Он снова подумал о том, каким был в тот день, не о том, что произошло с Джерри, ибо это было уже занесено в анналы, подшито и проштемпелевано, открыто не изменению, но излечению. И чем больше он вспоминал себя, такого, каким был тогда, тем больше его переполняло глубокое и удушливое смирение.
Шагнув, он едва не наткнулся на Джейни, внимательно рассматривавшей собственные руки, дремавшие на коленях, на которых еще недавно покоилась его голова, и подумал, что и они знали свои страдания и секреты и мелкую, достойную улыбки магию.
Он опустился на колени возле нее и надтреснутым голосом проговорил:
– Джейни, ты должна знать, каким я был в тот день, когда ты увидела меня. Не хочу портить твою память о себе, семнадцатилетней. Просто мне надо рассказать тебе о той стороне этого дня, которая принадлежала мне, о вещах, бывших внутри совсем не такими, какими ты их воспринимала.
Он глубоко вздохнул:
– Я помню этот день лучше тебя, потому что ты пережила его семь лет назад, а я только вчера, до того, как лег спать и мне приснились поиски этого полудурка. Но теперь я совсем проснулся, и сон ушел в прошлое… так что я теперь отлично помню все подробности.
Джейни, мне жилось несладко с самого детства. Первым, что я усвоил в этой жизни, стало сознание того, что я – существо бесполезное и все мои желания и потребности вздорны по определению. Я не пытался оспорить это до тех пор, пока не вырвался на свободу и не обнаружил, что в моем новом мире существуют иные ценности, чем в прежнем, и что в новом мире я представляю собой ценность. Я был нужен, я принадлежал…
А потом я попал в ВВС и там оказался не героем футбола, не главой дискуссионного общества. Я сделался яркой рыбой, но чешуи мои подсыхали, и мокрицы уже облепляли меня. Я едва не умер там, Джейни.
Да, я самостоятельно обнаружил это размагничивающее поле, но хочу, чтобы ты поняла: в тот день, когда ты увидела меня, я выходил из лаборатории не заносчивым петушком и не самодовольным жеребцом.
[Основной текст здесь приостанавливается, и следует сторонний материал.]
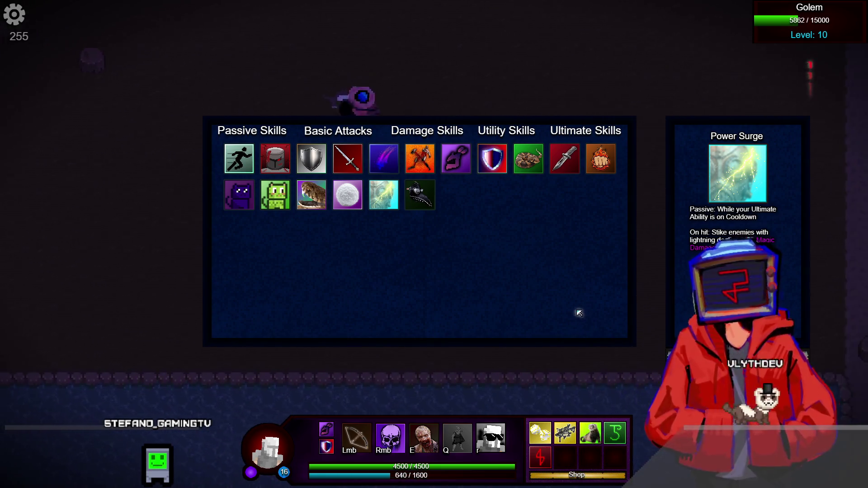
key(w)
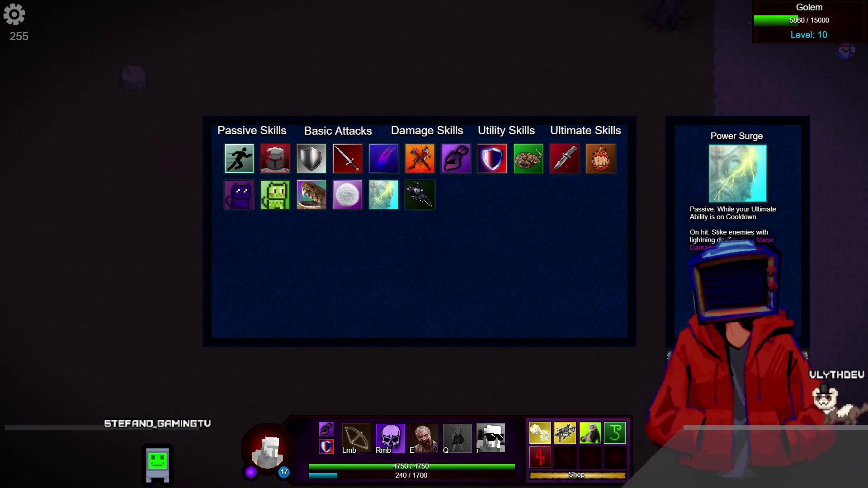
key(w)
key(a)
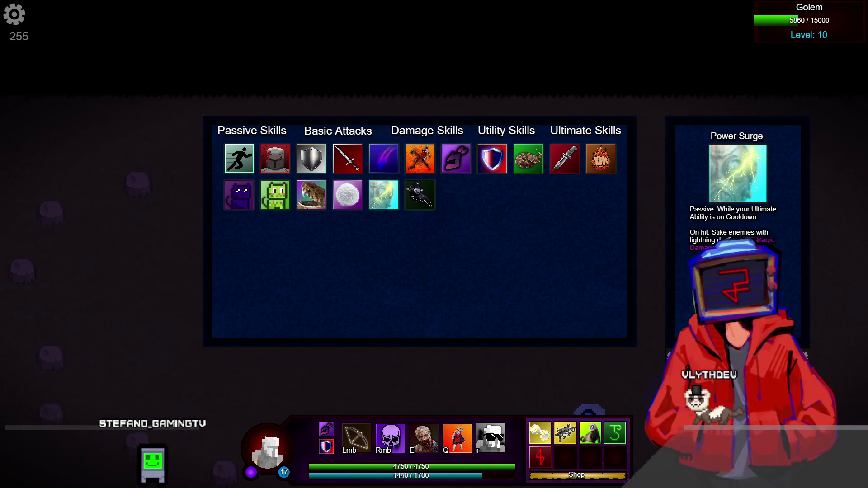
key(w)
key(a)
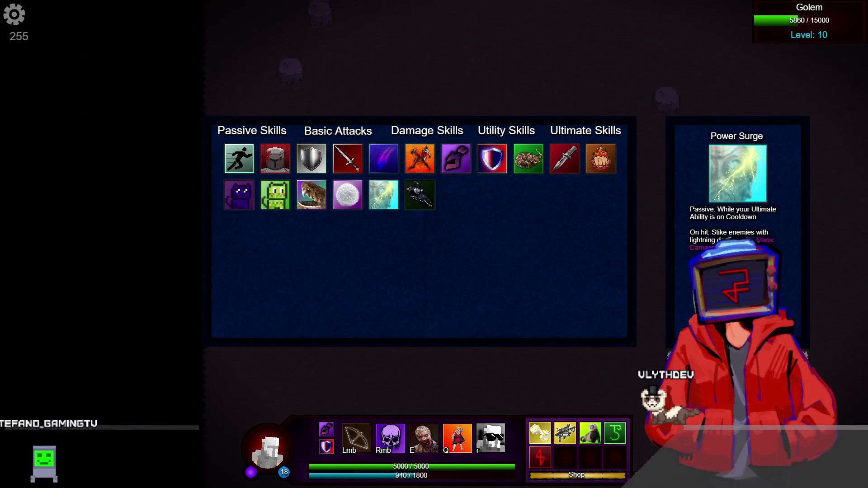
key(d)
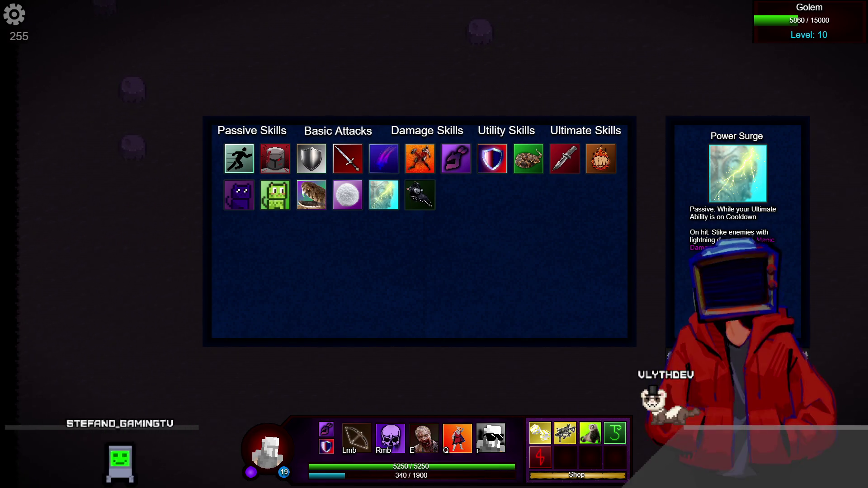
key(d)
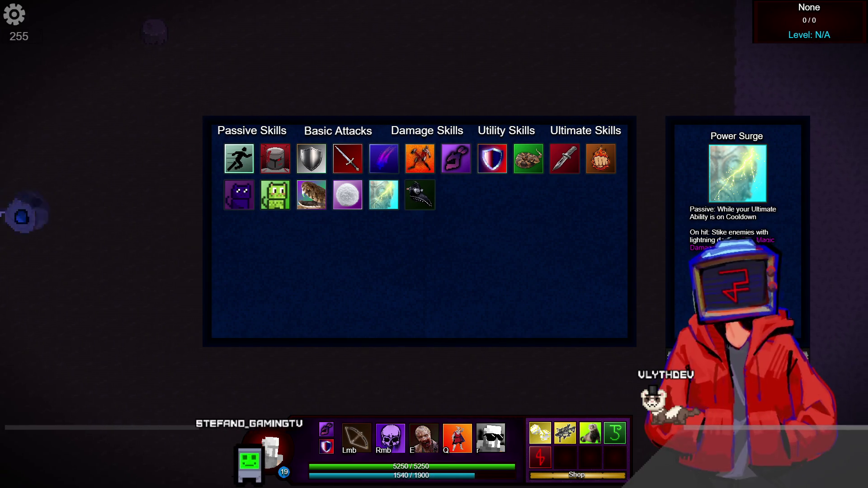
Close the Item Shop after the latest purchase and bring up the skill-selection panel.
key(b)
key(d)
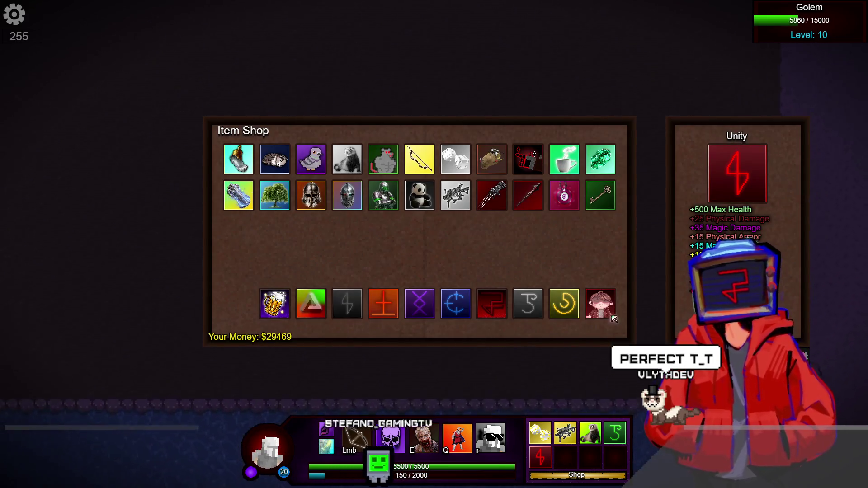
key(Tab)
key(Escape)
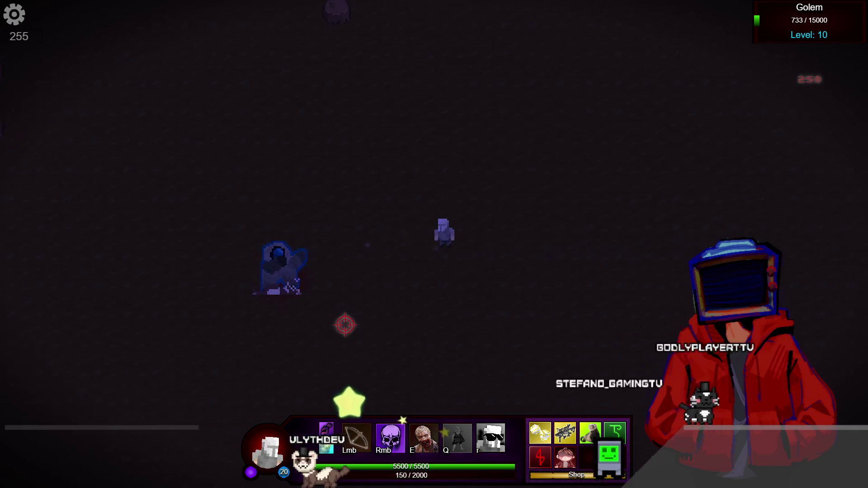
click(489, 440)
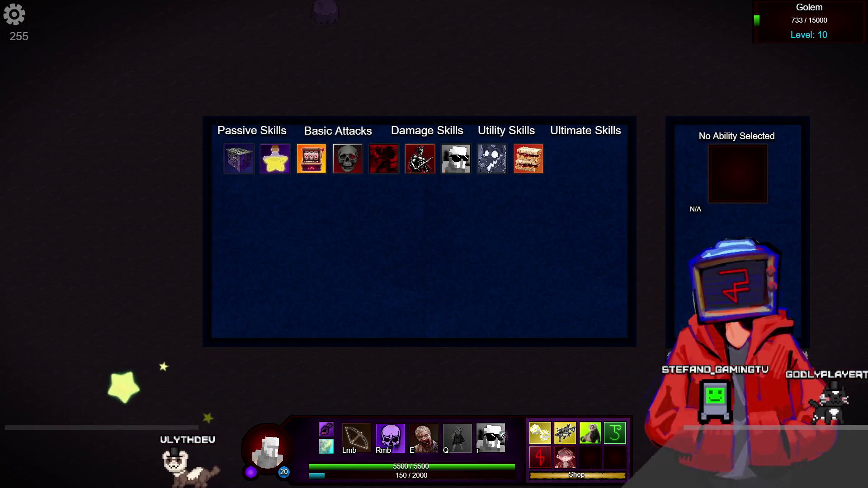
Review Impossible Odds and Witch's Brew, then choose the Final Stand skill.
key(Escape)
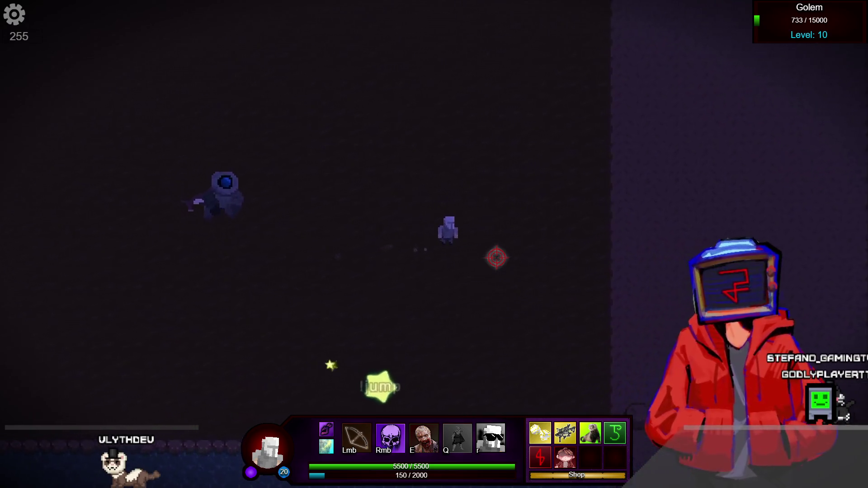
key(a)
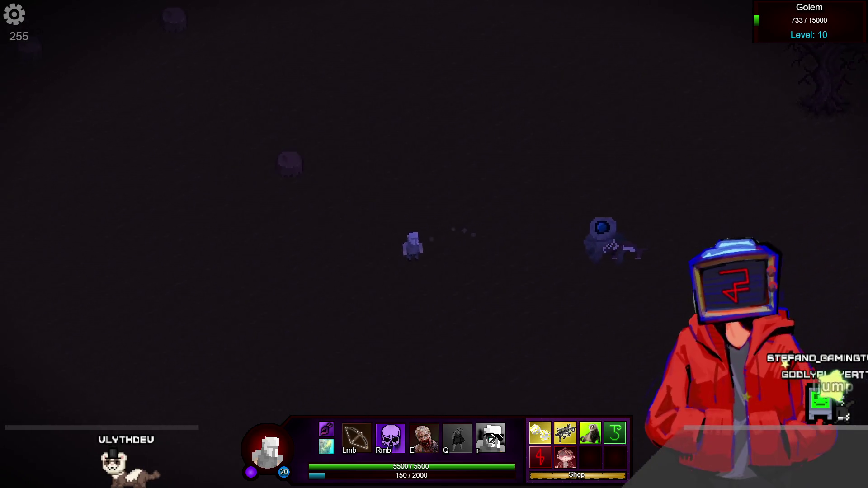
key(k)
click(311, 158)
click(284, 159)
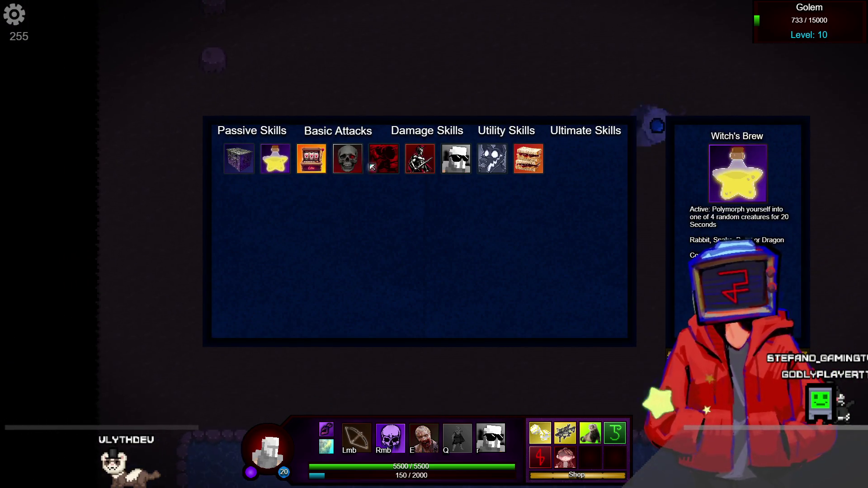
click(383, 158)
key(k)
Cast Q on the Golem to finish it, then walk right toward the skeletons.
key(a)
Я шел навстречу открытию, чтобы даровать его человечеству, но не человечества ради, – он с горечью сглотнул, – а чтобы меня просили сыграть в офицерском клубе, чтобы похлопывали по спине, чтобы обращали внимание, когда я вхожу. Я хотел только этого. И когда понял, что передо мной не просто машина, ослабляющая магнитное поле, что принесло бы мне известность, а антигравитационная установка, способная изменить лицо Земли, то думал только о том, что к фортепиано меня будет приглашать сам президент, а похлопывать по плечу – генералы. И ничего-то во мне не переменилось.
Гип опустился на корточки, оба долго молчали. Наконец она проговорила:
– А чего же ты хочешь теперь?
– Другого, – прошептал он и взял ее за руки, – другого. Чего-то совсем иного. – Он вдруг расхохотался. – А знаешь что, Джейни? Даже представления не имею.
На миг она стиснула его пальцы, а потом выпустила их.